Multiple Hypothesis Testing: Graphical methods for sequential rejective tests and tests for correlated sensitivity statistics with application to diagnostic imaging devices
*Berkman Sahiner, USFDA/CDRH/OSEL 

Keywords: Multiple hypothesis testing, graphical methods

Many clinical studies are designed to test for multiple objectives, which necessitates the use of a multiple-hypothesis testing framework, with the target of keeping the familywise error rate (FWER, or the probability of making one or more false rejections) less than a pre-specified significance level ?. Often, study objectives are organized in a hierarchy of families of primary, secondary, and tertiary hypotheses that are tested in a sequential order. For example, clinically we may want to test a secondary hypothesis only if a certain set of primary hypotheses are rejected.

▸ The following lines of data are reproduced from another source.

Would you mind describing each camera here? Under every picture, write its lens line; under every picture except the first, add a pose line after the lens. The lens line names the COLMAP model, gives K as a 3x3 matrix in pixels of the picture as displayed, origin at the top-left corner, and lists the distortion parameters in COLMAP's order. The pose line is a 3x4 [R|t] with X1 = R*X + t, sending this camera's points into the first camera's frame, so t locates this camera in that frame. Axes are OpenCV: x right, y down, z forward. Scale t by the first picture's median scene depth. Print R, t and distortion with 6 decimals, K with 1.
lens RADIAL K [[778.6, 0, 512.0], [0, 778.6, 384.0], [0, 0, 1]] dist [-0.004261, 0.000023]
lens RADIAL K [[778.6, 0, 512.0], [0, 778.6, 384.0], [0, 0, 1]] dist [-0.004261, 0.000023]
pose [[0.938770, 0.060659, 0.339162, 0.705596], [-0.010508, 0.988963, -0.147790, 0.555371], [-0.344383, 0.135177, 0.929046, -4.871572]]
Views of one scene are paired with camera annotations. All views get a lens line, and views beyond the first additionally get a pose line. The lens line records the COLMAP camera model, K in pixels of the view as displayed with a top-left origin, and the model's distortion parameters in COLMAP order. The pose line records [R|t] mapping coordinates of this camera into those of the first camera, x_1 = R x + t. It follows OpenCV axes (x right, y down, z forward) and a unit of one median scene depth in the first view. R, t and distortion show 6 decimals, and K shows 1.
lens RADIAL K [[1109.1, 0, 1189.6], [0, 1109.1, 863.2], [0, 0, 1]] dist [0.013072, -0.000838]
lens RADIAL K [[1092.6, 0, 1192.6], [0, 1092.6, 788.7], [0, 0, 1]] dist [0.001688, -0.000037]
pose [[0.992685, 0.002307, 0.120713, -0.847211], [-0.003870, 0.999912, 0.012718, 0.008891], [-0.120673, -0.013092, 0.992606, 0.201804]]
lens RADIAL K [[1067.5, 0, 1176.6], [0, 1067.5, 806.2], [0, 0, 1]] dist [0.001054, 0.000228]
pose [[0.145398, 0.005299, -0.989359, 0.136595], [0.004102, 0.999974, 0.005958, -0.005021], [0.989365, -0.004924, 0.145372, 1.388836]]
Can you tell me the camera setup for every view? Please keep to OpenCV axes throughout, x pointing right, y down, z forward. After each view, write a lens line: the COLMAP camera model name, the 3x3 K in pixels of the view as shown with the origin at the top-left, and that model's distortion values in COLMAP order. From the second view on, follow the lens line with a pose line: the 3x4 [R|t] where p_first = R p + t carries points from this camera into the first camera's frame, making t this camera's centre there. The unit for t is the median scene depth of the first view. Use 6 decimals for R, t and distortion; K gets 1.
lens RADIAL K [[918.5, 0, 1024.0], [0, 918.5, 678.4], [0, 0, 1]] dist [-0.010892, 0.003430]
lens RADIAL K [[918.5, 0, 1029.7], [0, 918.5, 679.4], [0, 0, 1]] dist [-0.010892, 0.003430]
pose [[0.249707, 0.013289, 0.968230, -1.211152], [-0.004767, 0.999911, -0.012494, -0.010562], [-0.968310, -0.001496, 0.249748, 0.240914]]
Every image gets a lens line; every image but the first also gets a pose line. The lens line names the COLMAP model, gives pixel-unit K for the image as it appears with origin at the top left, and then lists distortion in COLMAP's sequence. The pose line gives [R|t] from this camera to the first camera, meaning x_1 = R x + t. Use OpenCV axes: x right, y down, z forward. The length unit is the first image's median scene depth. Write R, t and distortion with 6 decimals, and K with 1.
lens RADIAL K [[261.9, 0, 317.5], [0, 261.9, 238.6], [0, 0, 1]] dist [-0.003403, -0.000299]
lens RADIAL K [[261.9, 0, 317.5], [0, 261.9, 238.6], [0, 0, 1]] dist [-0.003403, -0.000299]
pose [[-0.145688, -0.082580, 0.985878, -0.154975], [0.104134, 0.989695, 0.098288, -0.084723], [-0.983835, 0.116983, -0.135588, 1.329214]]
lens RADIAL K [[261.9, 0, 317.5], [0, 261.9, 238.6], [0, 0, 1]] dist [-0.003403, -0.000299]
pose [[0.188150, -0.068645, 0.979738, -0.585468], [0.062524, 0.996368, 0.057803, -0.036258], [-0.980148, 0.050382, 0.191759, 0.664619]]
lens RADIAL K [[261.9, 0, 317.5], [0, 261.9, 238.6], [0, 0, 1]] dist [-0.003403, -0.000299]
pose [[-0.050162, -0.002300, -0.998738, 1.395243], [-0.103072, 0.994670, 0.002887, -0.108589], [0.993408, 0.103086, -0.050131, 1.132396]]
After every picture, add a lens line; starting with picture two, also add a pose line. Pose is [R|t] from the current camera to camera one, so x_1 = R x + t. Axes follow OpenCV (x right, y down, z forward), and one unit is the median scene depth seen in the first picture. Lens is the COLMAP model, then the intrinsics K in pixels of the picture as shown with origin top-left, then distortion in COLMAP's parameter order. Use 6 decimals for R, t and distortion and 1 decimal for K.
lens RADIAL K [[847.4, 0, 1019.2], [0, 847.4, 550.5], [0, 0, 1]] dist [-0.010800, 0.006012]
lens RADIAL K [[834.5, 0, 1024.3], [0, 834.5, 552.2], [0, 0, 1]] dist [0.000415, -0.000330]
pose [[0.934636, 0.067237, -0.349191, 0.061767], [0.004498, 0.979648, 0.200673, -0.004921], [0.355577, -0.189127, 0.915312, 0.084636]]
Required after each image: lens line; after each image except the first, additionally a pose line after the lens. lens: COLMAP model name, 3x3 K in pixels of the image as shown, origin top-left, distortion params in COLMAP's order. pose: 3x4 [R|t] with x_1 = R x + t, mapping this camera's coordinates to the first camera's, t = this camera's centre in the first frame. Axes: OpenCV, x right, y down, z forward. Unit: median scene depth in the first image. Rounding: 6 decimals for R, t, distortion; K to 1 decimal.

A variety of sequentially rejective test procedures, such as gatekeeping procedures based on Bonferroni adjustments, have been proposed in the literature to address multiple study objectives while controlling the FWER. However, when the number of families and the number of hypotheses under each family are large, the design of the procedure may become cumbersome, and it may be difficult to convey the underlying test strategy in terms of lengthy tables to non-statisticians. Graphical methods were introduced to simplify the statistical design for studies with multiply objectives, to ease communication among design team members and with others, and to be able to quickly explore different options in study design. In this approach, the elementary hypotheses are represented by a set of nodes with associated weights representing significance levels. The nodes are connected with directed edges, and the edge weights represent how the local significance levels change when the hypothesis at a node is rejected. In the first part of this presentation, we will explore how this technique works with multiple examples. In the second part, we will introduce a new technique that we have recently developed to improve the power of statistical tests that are designed to assess computer-aided diagnosis algorithms with multiple operating points. When multiple operating points are involved for an algorithm with an ordinal score, the sensitivities at the operating points are correlated. Although the correlation is not known a-priori, our study indicates that they can be estimated with enough reliability from the study data so that methods developed in the literature for testing correlated multiple hypotheses can be applied. Our simulation results indicate that using the proposed method, gains in power of up to 20% are possible compared to methods that ignore correlations.